The collapse of later contracts underscored the severity of the crisis rocking oil in the age of coronavirus. Even the historic production cut agreement made between OPEC and its affiliated allies couldn't create enough momentum to relieve the surplus, as countries producing oil go on pumping oil ahead of the implementation, due to take effect May 1.
However, at the same time, economies in West Asia are taking a battering.

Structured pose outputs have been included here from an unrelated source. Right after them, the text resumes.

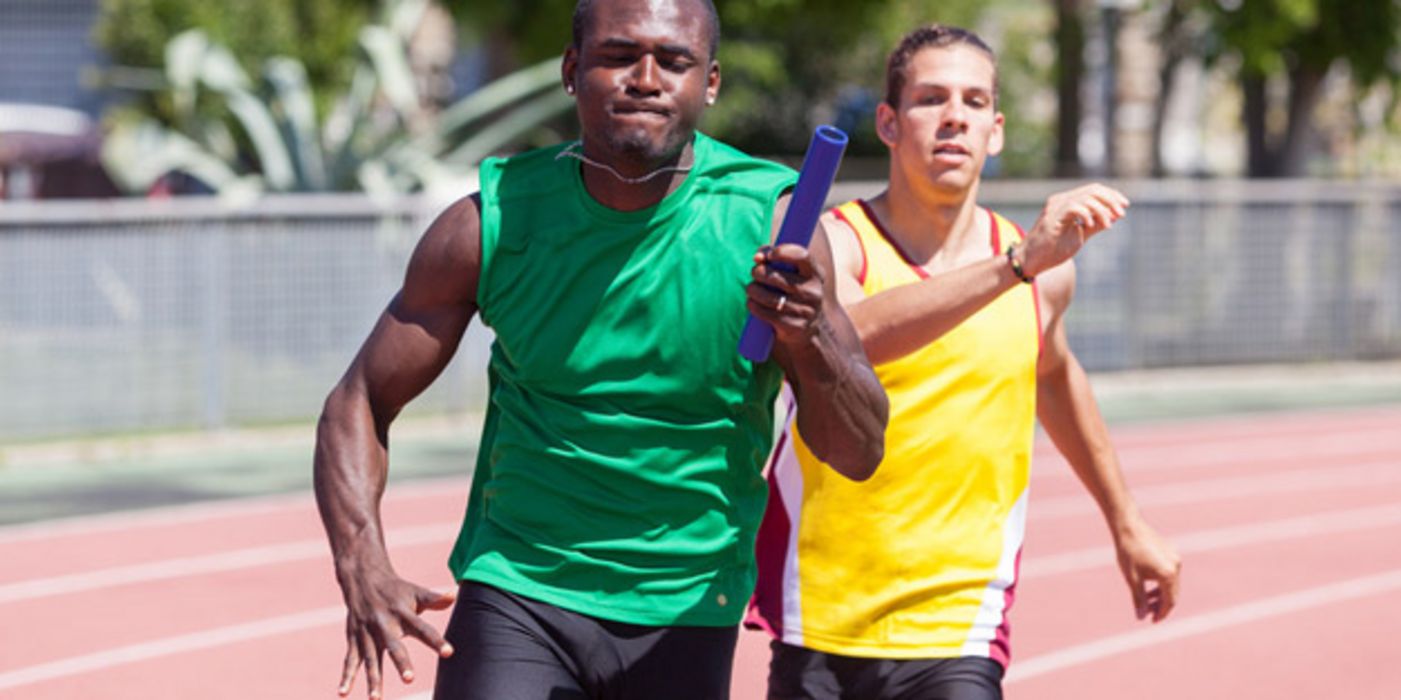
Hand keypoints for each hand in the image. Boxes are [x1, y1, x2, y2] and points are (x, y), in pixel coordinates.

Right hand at [335, 564, 455, 698]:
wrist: (363, 579)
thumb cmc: (396, 590)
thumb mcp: (415, 592)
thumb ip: (434, 599)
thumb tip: (455, 595)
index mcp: (403, 614)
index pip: (423, 629)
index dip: (436, 641)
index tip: (449, 652)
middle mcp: (384, 625)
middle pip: (394, 646)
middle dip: (401, 662)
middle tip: (409, 679)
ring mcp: (367, 633)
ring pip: (371, 658)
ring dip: (373, 678)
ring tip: (376, 698)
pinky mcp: (354, 639)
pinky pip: (350, 660)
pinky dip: (346, 676)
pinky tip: (343, 693)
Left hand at [746, 244, 825, 347]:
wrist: (807, 327)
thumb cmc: (792, 290)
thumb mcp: (790, 272)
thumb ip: (772, 257)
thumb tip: (758, 257)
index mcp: (815, 273)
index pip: (802, 256)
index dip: (782, 252)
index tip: (769, 256)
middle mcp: (813, 291)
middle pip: (776, 277)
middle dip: (758, 272)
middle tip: (755, 273)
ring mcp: (805, 310)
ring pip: (768, 297)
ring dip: (753, 290)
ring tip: (751, 289)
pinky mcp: (795, 325)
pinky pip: (766, 313)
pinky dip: (753, 306)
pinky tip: (752, 303)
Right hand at [1019, 183, 1128, 276]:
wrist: (1031, 262)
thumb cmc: (1053, 250)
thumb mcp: (1081, 235)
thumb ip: (1096, 224)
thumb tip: (1116, 215)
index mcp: (1067, 202)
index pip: (1094, 190)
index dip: (1112, 195)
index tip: (1124, 206)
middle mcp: (1061, 200)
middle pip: (1092, 190)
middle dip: (1111, 200)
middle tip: (1121, 214)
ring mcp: (1055, 207)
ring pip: (1086, 198)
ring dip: (1102, 210)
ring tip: (1109, 224)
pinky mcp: (1051, 217)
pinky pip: (1074, 207)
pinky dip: (1087, 214)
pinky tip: (1091, 225)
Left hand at [1113, 516, 1180, 622]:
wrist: (1128, 527)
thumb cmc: (1128, 552)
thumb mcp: (1132, 579)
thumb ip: (1139, 599)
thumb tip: (1141, 617)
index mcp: (1168, 574)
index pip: (1170, 601)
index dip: (1162, 613)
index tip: (1152, 621)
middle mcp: (1176, 566)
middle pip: (1173, 593)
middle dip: (1162, 605)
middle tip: (1149, 614)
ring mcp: (1175, 558)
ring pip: (1172, 583)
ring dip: (1161, 594)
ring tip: (1147, 600)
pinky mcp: (1171, 552)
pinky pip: (1170, 572)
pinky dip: (1162, 582)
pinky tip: (1149, 585)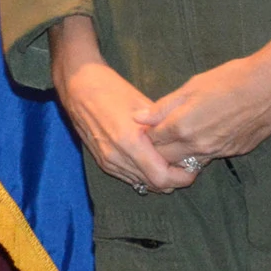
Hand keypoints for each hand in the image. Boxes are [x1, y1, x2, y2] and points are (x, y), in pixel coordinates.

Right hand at [50, 17, 197, 193]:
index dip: (182, 176)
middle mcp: (117, 157)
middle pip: (154, 185)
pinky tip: (151, 159)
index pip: (162, 177)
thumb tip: (182, 145)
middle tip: (185, 164)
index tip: (193, 165)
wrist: (77, 85)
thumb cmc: (111, 88)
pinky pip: (129, 178)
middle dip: (174, 179)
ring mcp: (107, 161)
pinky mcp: (102, 161)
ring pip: (142, 184)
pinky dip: (143, 174)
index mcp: (129, 141)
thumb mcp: (142, 104)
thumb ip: (162, 129)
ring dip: (158, 177)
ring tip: (169, 161)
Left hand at [139, 45, 270, 168]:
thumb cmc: (231, 79)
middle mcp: (199, 146)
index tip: (144, 127)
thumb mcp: (192, 86)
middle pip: (167, 159)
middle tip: (157, 135)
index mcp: (183, 128)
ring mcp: (219, 152)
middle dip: (157, 150)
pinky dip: (200, 152)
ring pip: (189, 162)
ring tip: (177, 137)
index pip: (152, 142)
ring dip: (179, 155)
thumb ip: (163, 107)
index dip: (145, 135)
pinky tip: (202, 136)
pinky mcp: (236, 152)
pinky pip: (210, 158)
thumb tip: (138, 118)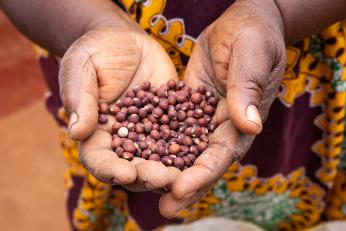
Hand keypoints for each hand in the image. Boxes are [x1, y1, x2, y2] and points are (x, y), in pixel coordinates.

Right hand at [59, 17, 179, 189]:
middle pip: (134, 166)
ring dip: (173, 170)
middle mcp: (125, 140)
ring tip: (187, 175)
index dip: (111, 169)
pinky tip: (203, 151)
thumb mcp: (82, 68)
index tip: (126, 173)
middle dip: (149, 176)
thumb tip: (76, 132)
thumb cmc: (96, 52)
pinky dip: (191, 146)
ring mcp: (150, 132)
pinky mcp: (171, 120)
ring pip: (160, 158)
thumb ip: (80, 98)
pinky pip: (181, 136)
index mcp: (96, 134)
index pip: (100, 159)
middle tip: (166, 180)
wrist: (126, 41)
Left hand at [159, 0, 286, 216]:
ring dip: (166, 171)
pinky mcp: (186, 105)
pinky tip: (136, 153)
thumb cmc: (254, 36)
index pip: (222, 154)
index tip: (180, 189)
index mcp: (242, 120)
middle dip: (184, 186)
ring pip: (183, 150)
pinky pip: (170, 126)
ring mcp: (203, 117)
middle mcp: (222, 126)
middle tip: (164, 209)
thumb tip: (250, 126)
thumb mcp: (252, 56)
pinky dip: (155, 141)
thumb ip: (248, 89)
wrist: (242, 24)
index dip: (203, 174)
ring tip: (143, 189)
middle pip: (202, 162)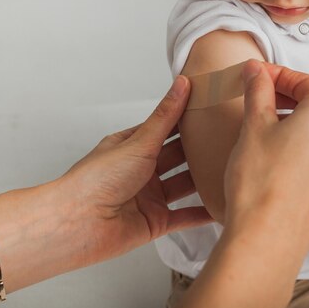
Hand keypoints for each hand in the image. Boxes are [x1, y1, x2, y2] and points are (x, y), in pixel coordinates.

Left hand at [59, 76, 212, 263]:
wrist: (77, 223)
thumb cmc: (96, 179)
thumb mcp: (138, 142)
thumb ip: (165, 117)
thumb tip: (181, 84)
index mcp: (133, 147)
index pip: (167, 130)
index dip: (190, 121)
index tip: (215, 110)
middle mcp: (141, 171)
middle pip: (179, 157)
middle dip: (201, 150)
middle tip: (230, 139)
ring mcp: (149, 197)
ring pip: (184, 185)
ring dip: (204, 179)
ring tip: (231, 169)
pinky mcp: (155, 222)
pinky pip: (184, 217)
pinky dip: (201, 213)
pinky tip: (222, 205)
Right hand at [173, 60, 308, 307]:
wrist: (269, 235)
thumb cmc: (261, 181)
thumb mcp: (254, 125)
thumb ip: (259, 91)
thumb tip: (257, 70)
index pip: (304, 80)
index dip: (276, 74)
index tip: (254, 75)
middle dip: (299, 91)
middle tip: (269, 94)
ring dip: (306, 114)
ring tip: (273, 120)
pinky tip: (282, 149)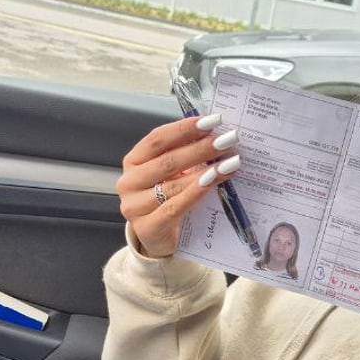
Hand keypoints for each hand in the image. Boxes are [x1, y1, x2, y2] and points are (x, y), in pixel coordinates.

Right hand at [116, 114, 240, 257]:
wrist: (160, 238)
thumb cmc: (168, 199)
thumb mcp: (173, 174)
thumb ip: (186, 155)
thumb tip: (216, 134)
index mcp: (134, 161)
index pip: (157, 139)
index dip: (184, 128)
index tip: (211, 121)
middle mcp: (129, 181)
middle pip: (167, 160)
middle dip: (201, 149)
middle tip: (227, 141)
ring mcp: (134, 206)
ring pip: (172, 185)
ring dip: (205, 172)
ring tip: (230, 163)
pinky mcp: (146, 228)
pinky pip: (174, 208)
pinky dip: (195, 193)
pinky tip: (213, 183)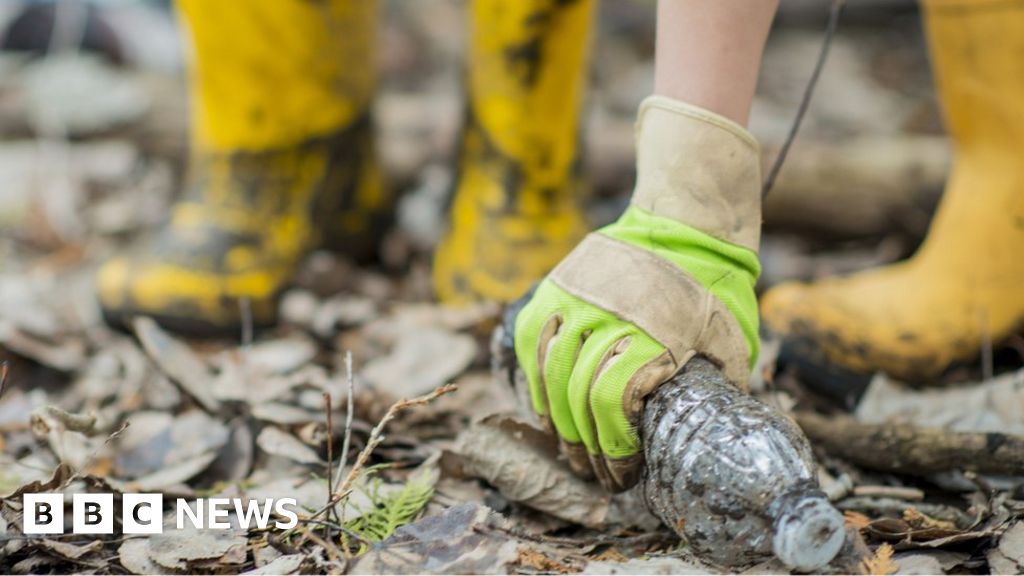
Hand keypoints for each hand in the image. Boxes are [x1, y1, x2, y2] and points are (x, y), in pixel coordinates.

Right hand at [512, 96, 762, 491]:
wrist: (682, 223)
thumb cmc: (711, 287)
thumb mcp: (730, 336)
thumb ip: (723, 381)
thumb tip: (720, 426)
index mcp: (654, 334)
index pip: (613, 403)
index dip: (611, 446)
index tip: (620, 472)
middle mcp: (609, 317)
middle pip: (578, 395)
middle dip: (583, 445)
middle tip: (592, 473)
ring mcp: (576, 299)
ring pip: (550, 372)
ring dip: (555, 419)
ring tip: (566, 448)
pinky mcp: (557, 288)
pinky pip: (534, 342)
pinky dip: (535, 379)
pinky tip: (545, 409)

Covid-19 has caused global demand to shrivel up, leaving USA producers with excess supplies but with dwindling space to store physical crude.
"We expect the ongoing global supply-demand imbalance to test operational capacity limits (80-85 per cent) of overall storage and logistics infrastructure around the world over the next 2-3 months, unless Opec+ curtails production beyond their agreed quotas", Kotak said.
"We shouldn't be totally alarmed as gas prices remain fairly stable, and gas storage is less complicated...if there's a surplus you can flare it off".
"I didn't think we would ever see this", Ben Luckock, co-head of oil trading at Trafigura, said in a Bloomberg TV interview.
The global price of oil has been in decline since early January, however, values fell off a cliff in early March to US$28 per barrel before stabilising around US$30-31 - and then plummeting again on March 18 to US$20.83 a barrel.